>> Start Reading passage

Source file src/crypto/ecdsa/ecdsa.go

Documentation: crypto/ecdsa

     1  // Copyright 2011 The Go Authors. All rights reserved.
     2  // Use of this source code is governed by a BSD-style
     3  // license that can be found in the LICENSE file.
     4  
     5  // Package ecdsa implements the Elliptic Curve Digital Signature Algorithm, as
     6  // defined in FIPS 186-3.
     7  //
     8  // This implementation  derives the nonce from an AES-CTR CSPRNG keyed by
     9  // ChopMD(256, SHA2-512(priv.D || entropy || hash)). The CSPRNG key is IRO by
    10  // a result of Coron; the AES-CTR stream is IRO under standard assumptions.
    11  package ecdsa
    12  
    13  // References:
    14  //   [NSA]: Suite B implementer's guide to FIPS 186-3,
    15  //     https://apps.nsa.gov/iaarchive/library/ia-guidance/ia-solutions-for-classified/algorithm-guidance/suite-b-implementers-guide-to-fips-186-3-ecdsa.cfm
    16  //   [SECG]: SECG, SEC1
    17  //     http://www.secg.org/sec1-v2.pdf
    18  
    19  import (
    20  	"crypto"
    21  	"crypto/aes"
    22  	"crypto/cipher"
    23  	"crypto/elliptic"
    24  	"crypto/internal/randutil"
    25  	"crypto/sha512"
    26  	"encoding/asn1"
    27  	"errors"
    28  	"io"
    29  	"math/big"
    30  )
    31  
    32  // A invertible implements fast inverse mod Curve.Params().N
    33  type invertible interface {
    34  	// Inverse returns the inverse of k in GF(P)
    35  	Inverse(k *big.Int) *big.Int
    36  }
    37  
    38  // combinedMult implements fast multiplication S1*g + S2*p (g - generator, p - arbitrary point)
    39  type combinedMult interface {
    40  	CombinedMult(bigX, bigY *big.Int, baseScalar, scalar []byte) (x, y *big.Int)
    41  }
    42  
    43  const (
    44  	aesIV = "IV for ECDSA CTR"
    45  )
    46  
    47  // PublicKey represents an ECDSA public key.
    48  type PublicKey struct {
    49  	elliptic.Curve
    50  	X, Y *big.Int
    51  }
    52  
    53  // PrivateKey represents an ECDSA private key.
    54  type PrivateKey struct {
    55  	PublicKey
    56  	D *big.Int
    57  }
    58  
    59  type ecdsaSignature struct {
    60  	R, S *big.Int
    61  }
    62  
    63  // Public returns the public key corresponding to priv.

>> End Reading passage
>> Start Task material

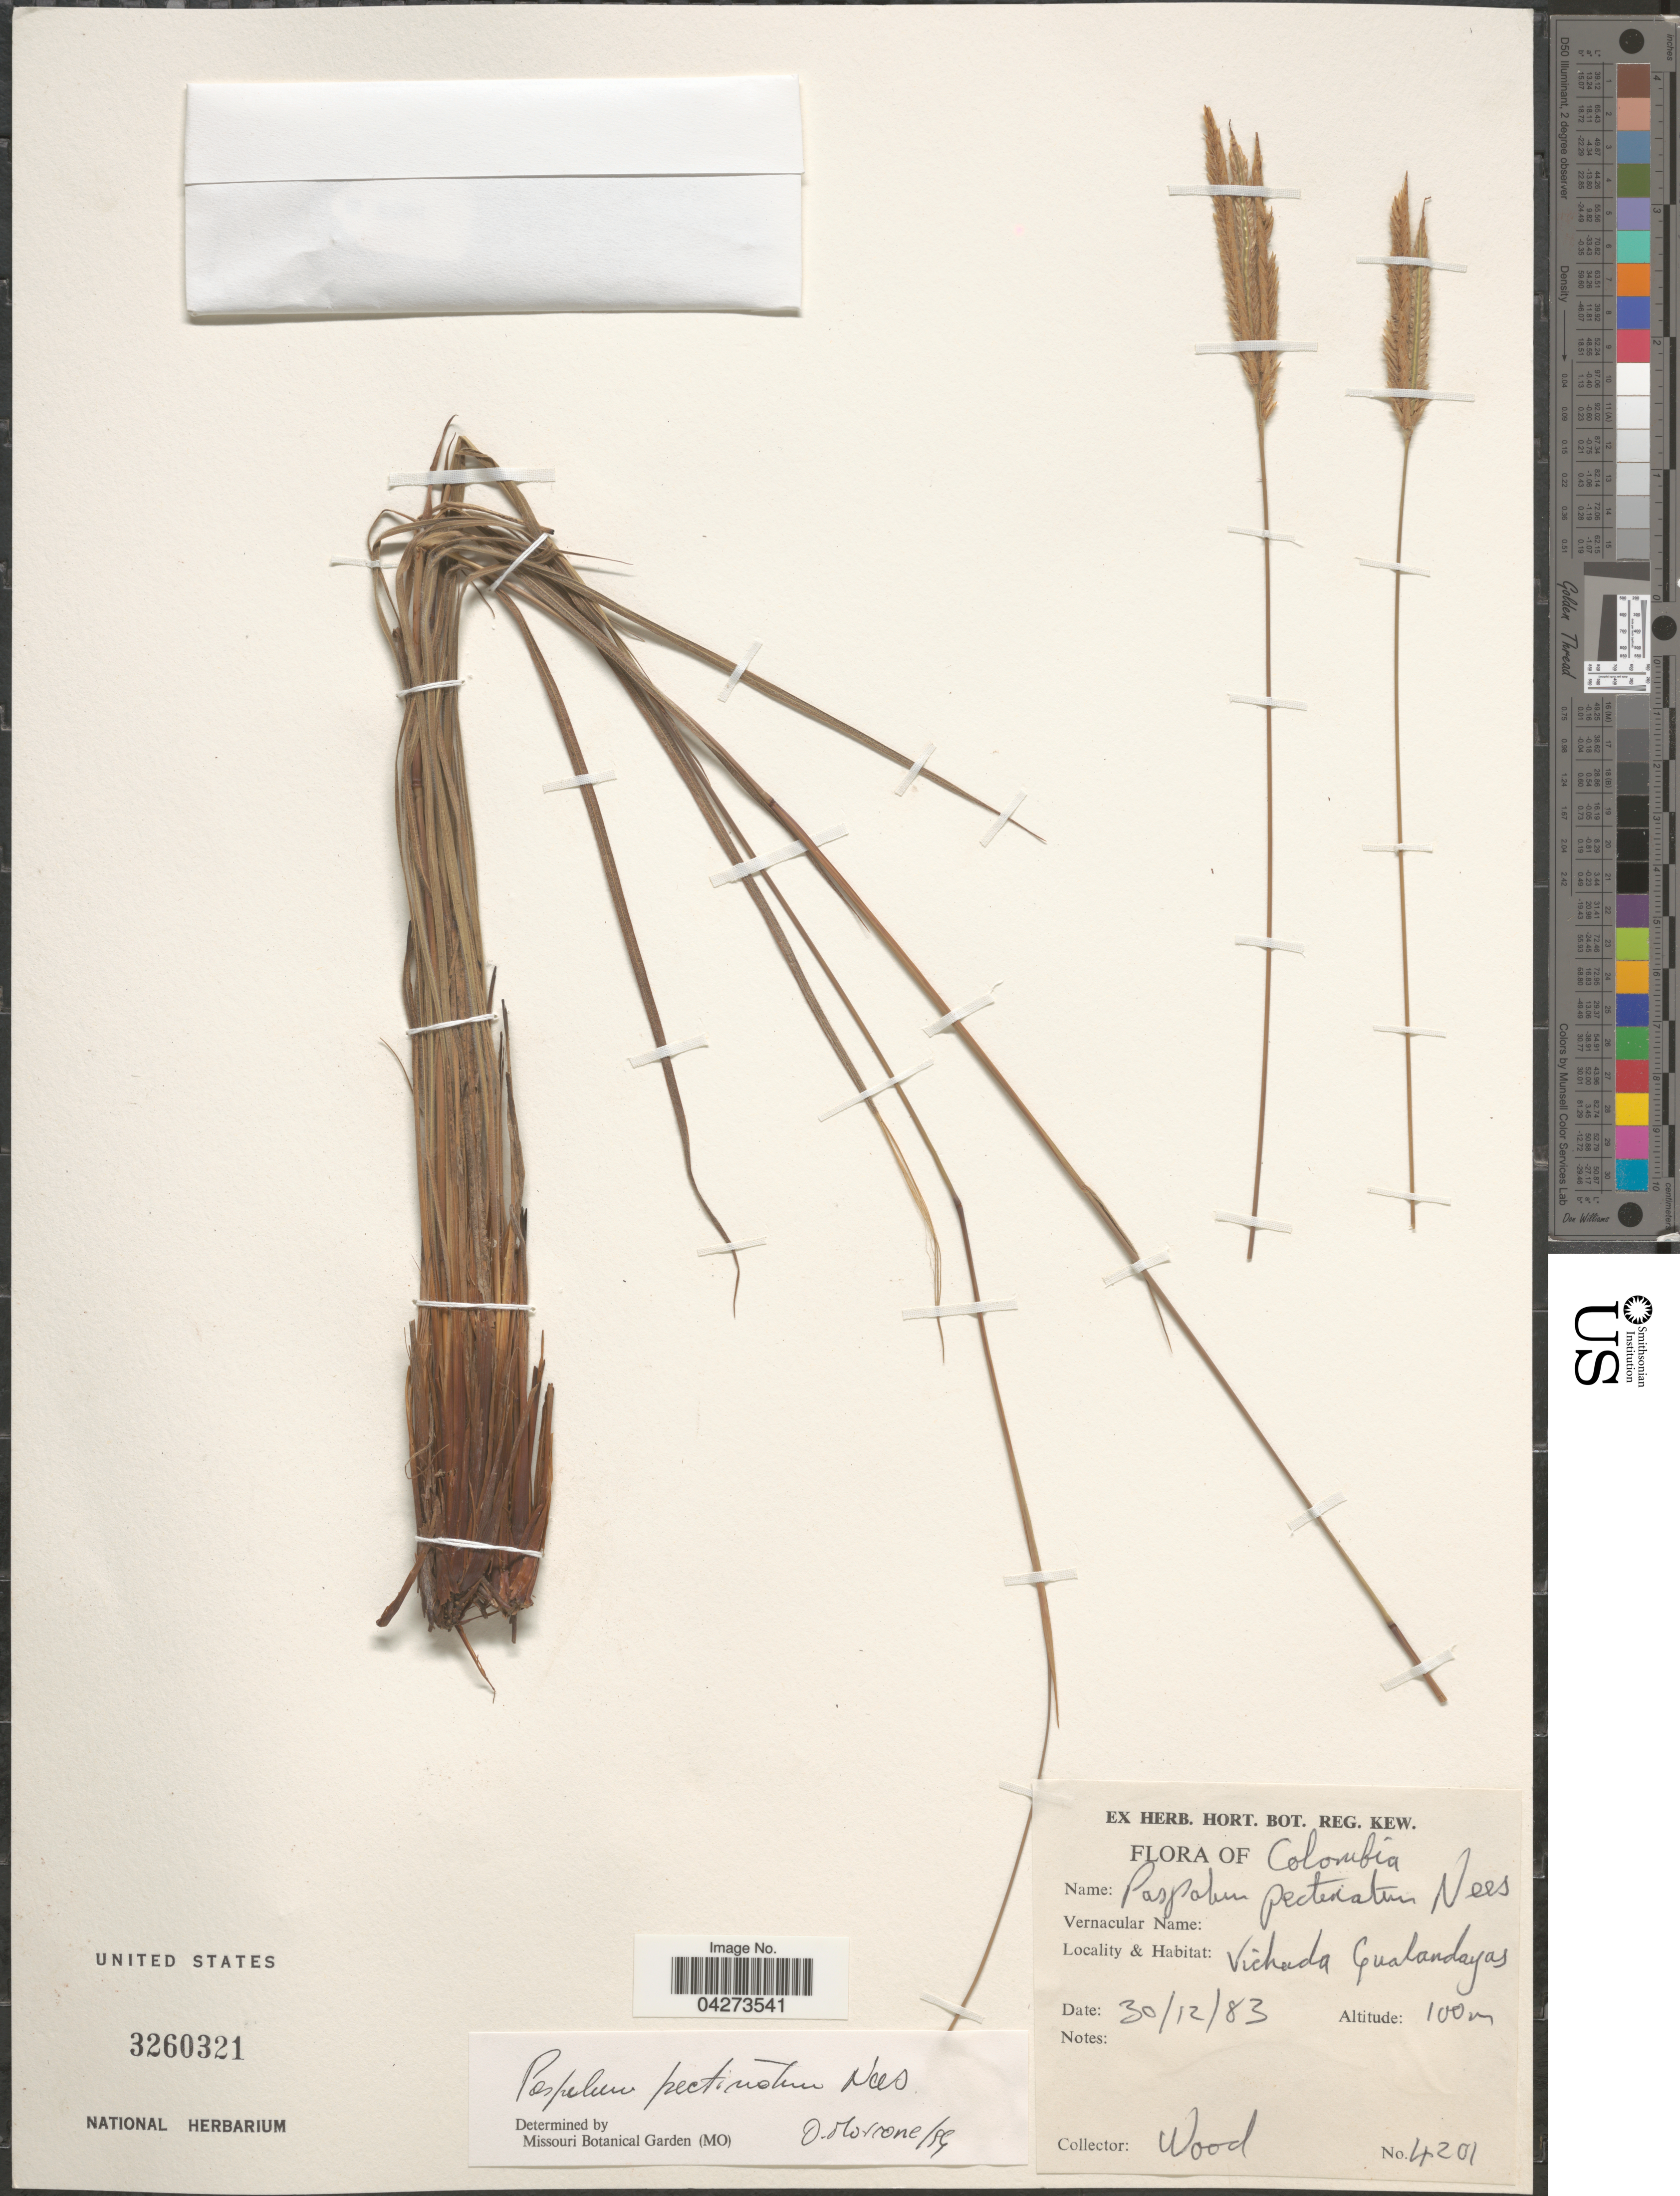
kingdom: Plantae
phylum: Tracheophyta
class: Liliopsida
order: Poales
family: Poaceae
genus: Paspalum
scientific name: Paspalum pectinatum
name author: Nees ex Trin.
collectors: Wood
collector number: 4201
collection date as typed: Transcribed d/m/y: 30/12/83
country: Colombia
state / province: Vichada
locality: Gualandayas.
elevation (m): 100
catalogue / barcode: US 3260321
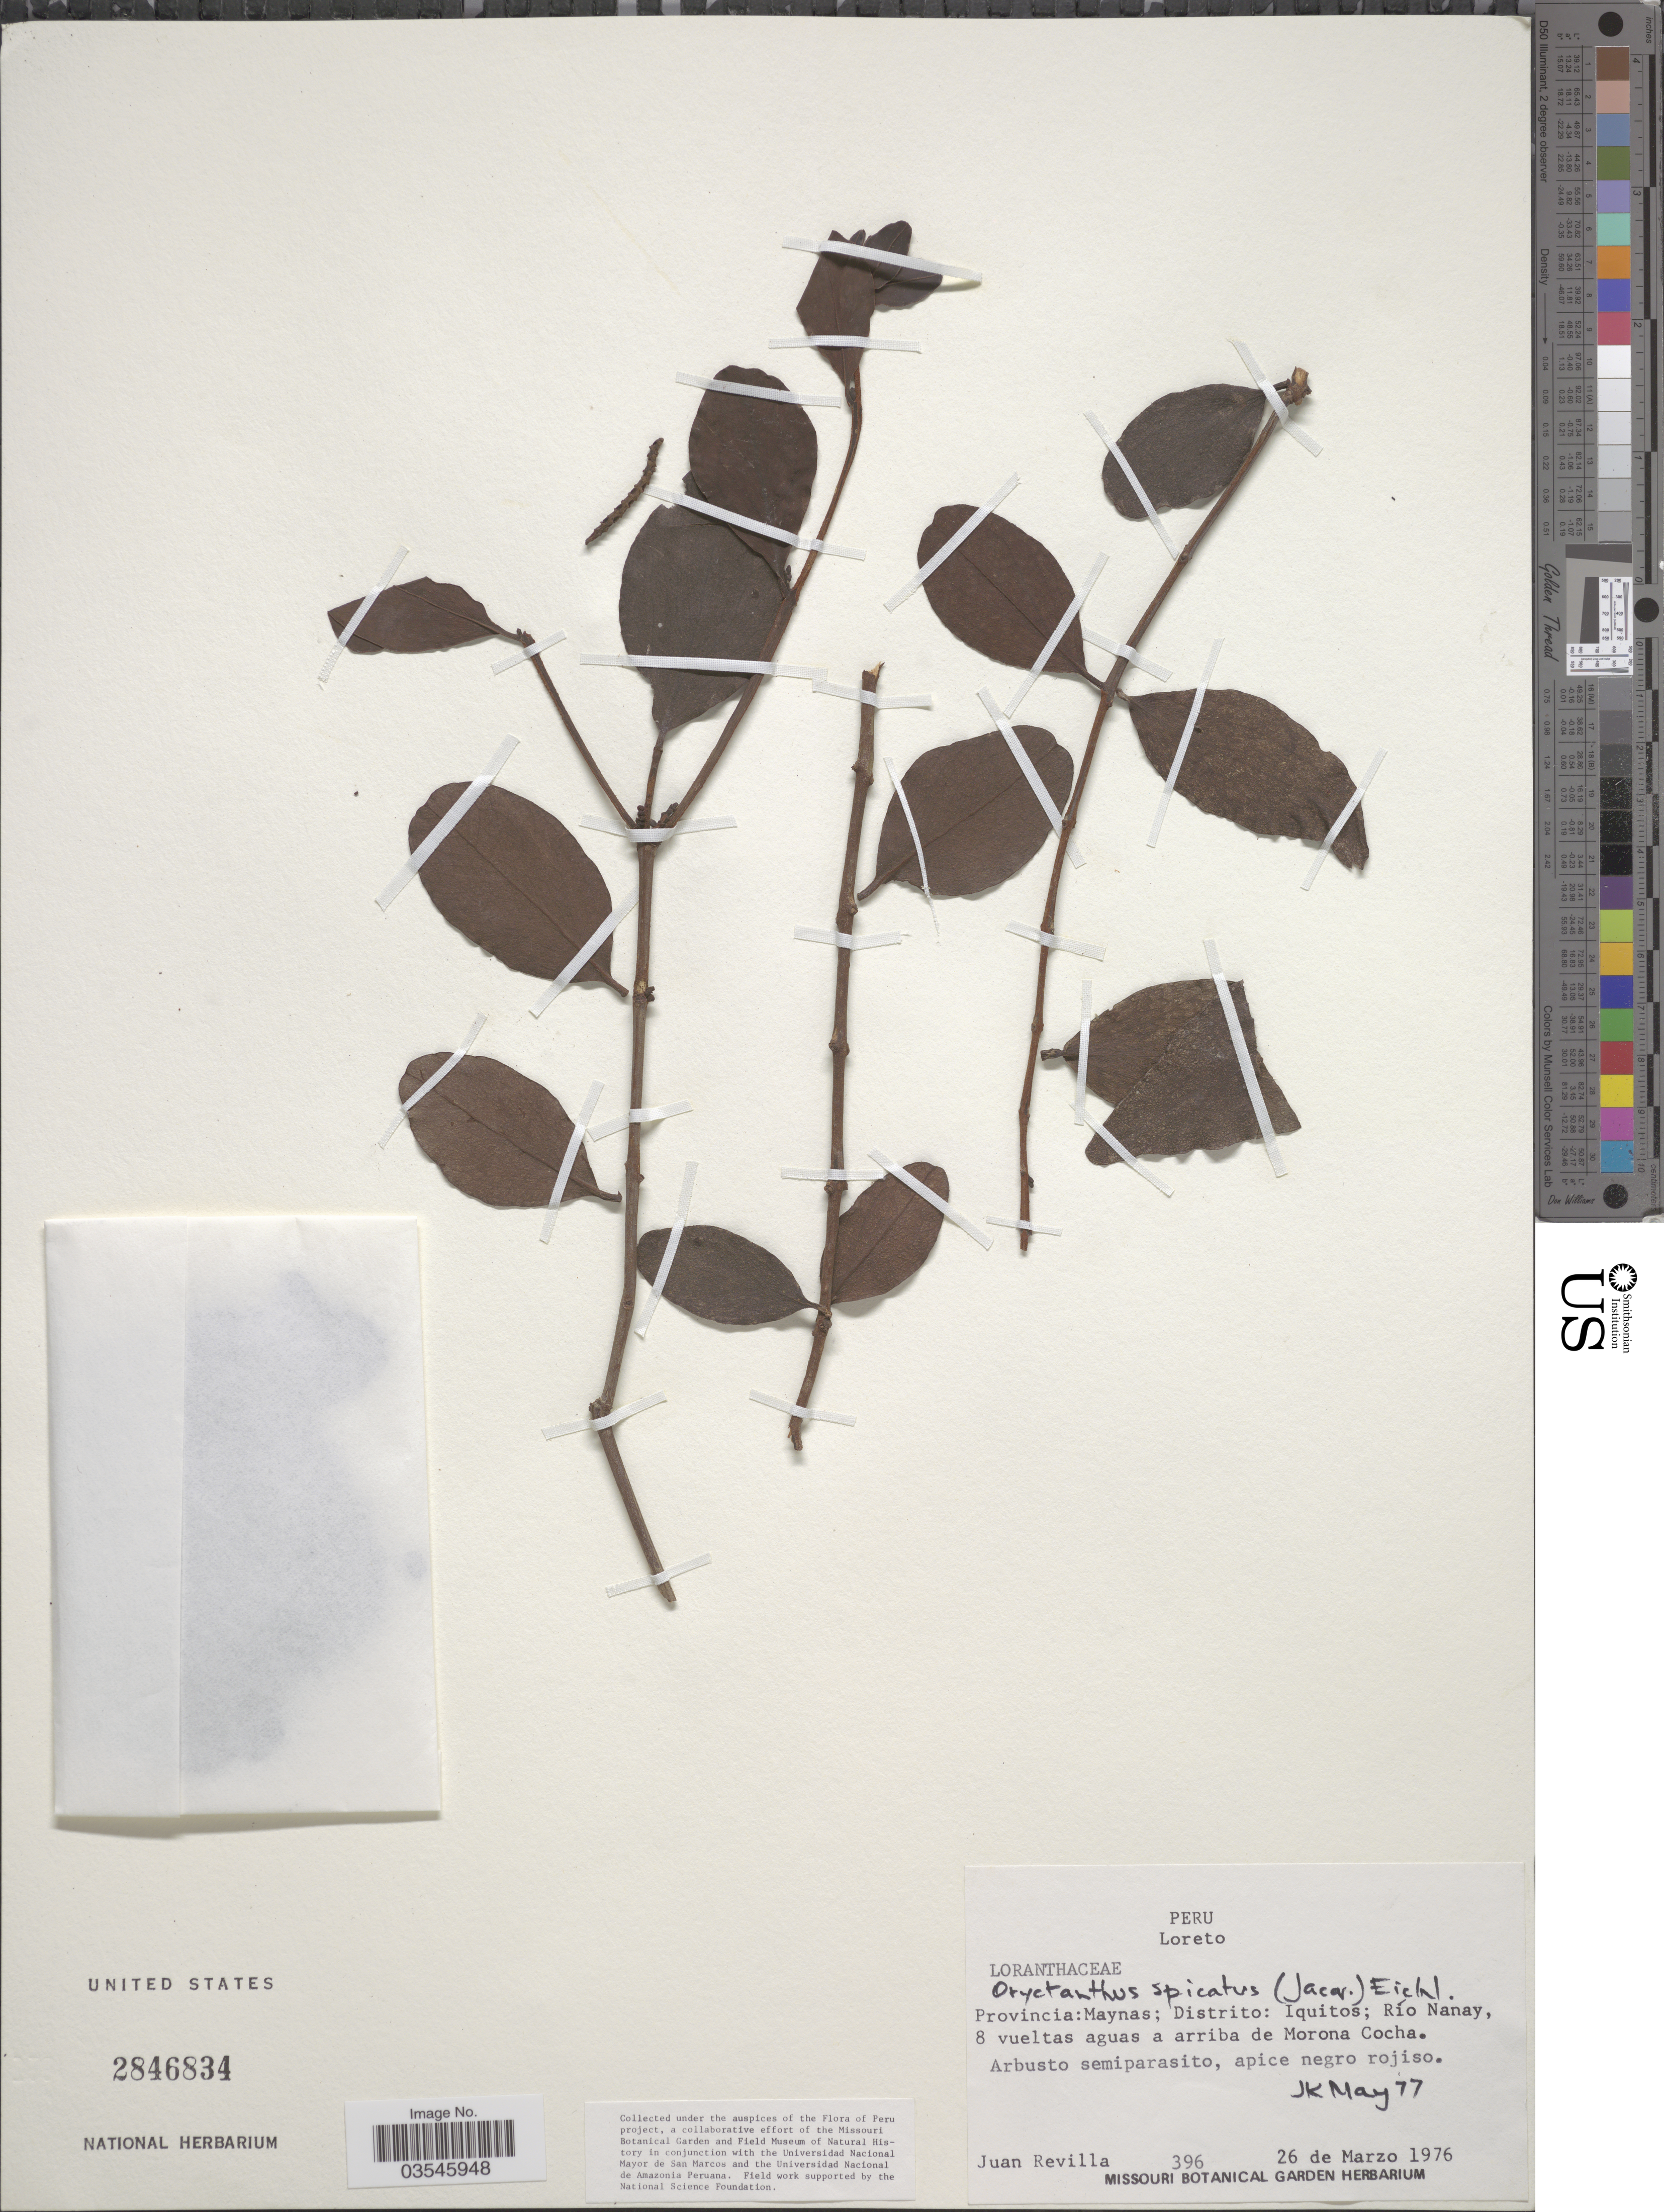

>> End Task material

> [Set tasks]:
A. Copy out the records of the pressed plant sheets line for line, omitting the pictures.
B. Continue the ECDSA source file from the point where it ends.

> [Task-by-task outputs]:
A.
kingdom: Plantae
phylum: Tracheophyta
class: Liliopsida
order: Poales
family: Poaceae
genus: Paspalum
scientific name: Paspalum pectinatum
name author: Nees ex Trin.
collectors: Wood
collector number: 4201
collection date as typed: Transcribed d/m/y: 30/12/83
country: Colombia
state / province: Vichada
locality: Gualandayas.
elevation (m): 100
catalogue / barcode: US 3260321

B.
    64  func (priv *PrivateKey) Public() crypto.PublicKey {
    65  	return &priv.PublicKey
    66  }
    67  
    68  // Sign signs digest with priv, reading randomness from rand. The opts argument
    69  // is not currently used but, in keeping with the crypto.Signer interface,
    70  // should be the hash function used to digest the message.
    71  //
    72  // This method implements crypto.Signer, which is an interface to support keys
    73  // where the private part is kept in, for example, a hardware module. Common
    74  // uses should use the Sign function in this package directly.
    75  func (priv *PrivateKey) Sign(rand io.Reader, digest []byte, opts crypto.SignerOpts) ([]byte, error) {
    76  	r, s, err := Sign(rand, priv, digest)
    77  	if err != nil {
    78  		return nil, err
    79  	}
    80  
    81  	return asn1.Marshal(ecdsaSignature{r, s})
    82  }
    83  
    84  var one = new(big.Int).SetInt64(1)
    85  
    86  // randFieldElement returns a random element of the field underlying the given
    87  // curve using the procedure given in [NSA] A.2.1.
    88  func randFieldElement(c elliptic.Curve, rand io.Reader) (k *big.Int, err error) {
    89  	params := c.Params()
    90  	b := make([]byte, params.BitSize/8+8)
    91  	_, err = io.ReadFull(rand, b)
    92  	if err != nil {
    93  		return
    94  	}
    95  
    96  	k = new(big.Int).SetBytes(b)
    97  	n := new(big.Int).Sub(params.N, one)
    98  	k.Mod(k, n)
    99  	k.Add(k, one)
   100  	return
   101  }
   102  
   103  // GenerateKey generates a public and private key pair.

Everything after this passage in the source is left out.